## Extrait du document
Correspondance de Voltaire/1761/Lettre 4728

Correspondance : année 1761
Garnier (Œuvres complètes de Voltaire, tome 41p. 501-505).

4728. — DE M. LE PRÉSIDENT DE ROSSES[1].

Souvenez-vous, monsieur, des avis prudents que je vous ai ci-devant donnés en conversation, lorsqu’en me racontant les traverses de votre vie vous ajoutâtes que vous étiez d’un caractère naturellenient insolent. Je vous ai donné mon amitié ; une marque que je ne l’ai pas retirée, c’est l’avertissement que je vous donne encore de ne jamais écrire dans vos moments d’aliénation d’esprit, pour n’avoir pas à rougir dans votre bon sens de ce que vous avez fait pendant le délire.

J’ai mis mes affaires avec vous dans la règle ordinaire et commune. Je n’en suis venu là, malgré l’abus que vous faisiez du pouvoir que je vous ai laissé par le bail, qu’après que vous avez cherché à me jouer par un second marché illusoire et sans bonne foi de votre part. Quoique j’aie en main de quoi vous mener fort loin à la Table de marbre[2], je ne l’ai pas fait jusqu’à présent, mon dessein ayant été seulement de vous contenir.

Quoique après deux années de jouissance vous m’ayez persécuté pour acheter ma terre, quoique j’aie en mes mains l’offre de cent quarante-cinq mille livres, écrite de la vôtre, et à laquelle j’avais enfin consenti (offre sur laquelle vous m’avez par bonheur manqué de parole, car je ne m’en défaisais qu’à regret) ; il n’est pas vrai, et il ne peut l’être, que le sieur Girod vous ait dit que je ruinerais Mme Denis si vous ne la payiez cinquante mille écus. Il a pu vous représenter pour lors que vous exposiez vos héritiers par les dégradations illicites que vous faisiez dans mon bois ; ce qui est vrai. Mais il sait aujourd’hui que pour ce prix, ni pour aucun autre, je ne vendrais ma terre, ne voulant rien avoir de plus à démêler avec un homme admirable, à la vérité, par l’éminence de ses talents, mais turbulent, injuste, et artificieux en affaires sans les entendre.

Quant à Mme Denis, je l’honore et l’estime. C’est un tribut que tout le monde rend à sa justesse de cœur et d’esprit, dans un pays où, sans cette malheureuse effervescence à laquelle vous vous livrez, vous auriez pu vous-même trouver une retraite paisible et jouir tranquillement de votre célébrité. Comme elle est équitable et modérée, je suis très-persuadé que ma famille n’aura aucun démêlé avec elle[3]. Si, comme vous le dites, j’avais quelque crédit, il ne serait jamais employé qu’à la servir.

Il faut être prophète pour savoir si un marché à vie est bon ou mauvais. Ceci dépend de l’événement[4]. Je désire, en vérité de très-bon cœur, que votre jouissance soit longue, et que vous puissiez continuer encore trente ans à illustrer votre siècle : car, malgré vos faiblesses, vous resterez toujours un très-grand homme dans vos écrits. Je voudrais seulement que vous missiez dans votre cœur le demi-quart de la morale et de la philosophie qu’ils contiennent.

## Consignes de l’exercice
[1] Résumez cette lettre en deux phrases.
[2] Recopiez le passage de la lettre qui commence aux mots « Souvenez-vous, monsieur, des » et s’arrête après « pendant le délire. », en remplaçant « mon amitié » par « mon estime ».
Les lignes présentées plus loin ne sont pas nécessaires à ce travail.

## Données brutes
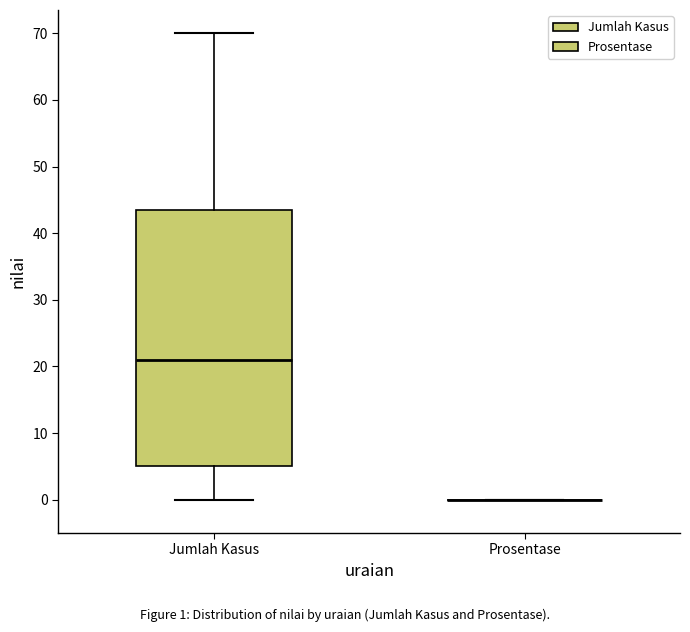

Reading left to right, read every box against the y-axis: the position of its median line, the range the box covers, and the ends of its whiskers. The values are not printed on the chart, so give them approximately, as read against the axis.

Jumlah Kasus: median 21, box 5 to 44, whiskers 0 to 70
Prosentase: box collapsed to a line at 0, whiskers 0 to 0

## Réponses attendues
[1] L’auteur de la lettre rappelle au destinataire ses avertissements passés, lui reproche d’avoir abusé du bail et de l’avoir persécuté pour acheter sa terre, qu’il refuse désormais de vendre à quelque prix que ce soit. Il affirme en revanche honorer et estimer Mme Denis, souhaite au destinataire une longue jouissance et le tient pour un très grand homme dans ses écrits, tout en regrettant qu’il ne mette pas dans son cœur la morale qu’ils contiennent.

[2]
Souvenez-vous, monsieur, des avis prudents que je vous ai ci-devant donnés en conversation, lorsqu’en me racontant les traverses de votre vie vous ajoutâtes que vous étiez d’un caractère naturellenient insolent. Je vous ai donné mon estime ; une marque que je ne l’ai pas retirée, c’est l’avertissement que je vous donne encore de ne jamais écrire dans vos moments d’aliénation d’esprit, pour n’avoir pas à rougir dans votre bon sens de ce que vous avez fait pendant le délire.